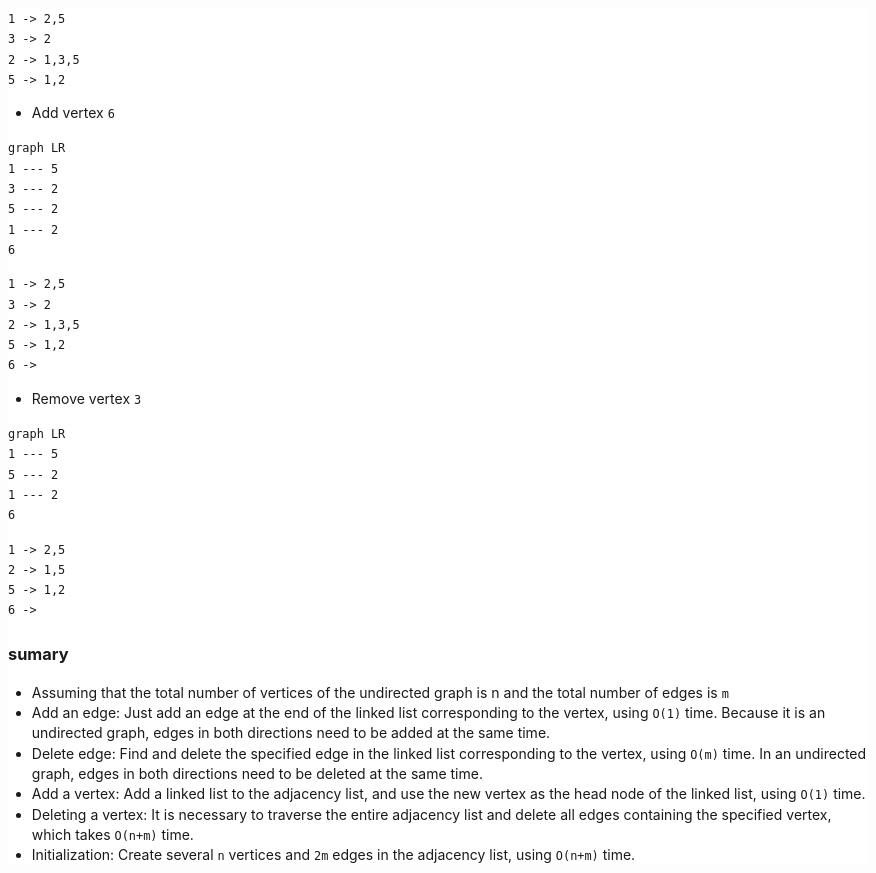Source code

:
 ```
1 -> 2,5
3 -> 2
2 -> 1,3,5
5 -> 1,2
```

- Add vertex `6`

```mermaid
graph LR
1 --- 5
3 --- 2
5 --- 2
1 --- 2
6
```

```
1 -> 2,5
3 -> 2
2 -> 1,3,5
5 -> 1,2
6 ->
```

- Remove vertex `3`

```mermaid
graph LR
1 --- 5
5 --- 2
1 --- 2
6
```

```
1 -> 2,5
2 -> 1,5
5 -> 1,2
6 ->
```

### sumary

- Assuming that the total number of vertices of the undirected graph is n and the total number of edges is `m`
- Add an edge: Just add an edge at the end of the linked list corresponding to the vertex, using `O(1)` time. Because it is an undirected graph, edges in both directions need to be added at the same time.
- Delete edge: Find and delete the specified edge in the linked list corresponding to the vertex, using `O(m)` time. In an undirected graph, edges in both directions need to be deleted at the same time.
- Add a vertex: Add a linked list to the adjacency list, and use the new vertex as the head node of the linked list, using `O(1)` time.
- Deleting a vertex: It is necessary to traverse the entire adjacency list and delete all edges containing the specified vertex, which takes `O(n+m)` time.
- Initialization: Create several `n` vertices and `2m` edges in the adjacency list, using `O(n+m)` time.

━━━━━━━━━━━━━━━━━━━━━━━━━━━━━━

AIM OF THE TASK:
Nothing should appear in the output except the lines from the one with "- Deleting a" through the end of the records above, copied exactly.

TASK RESULT:
- Deleting a vertex: It is necessary to traverse the entire adjacency list and delete all edges containing the specified vertex, which takes `O(n+m)` time.
- Initialization: Create several `n` vertices and `2m` edges in the adjacency list, using `O(n+m)` time.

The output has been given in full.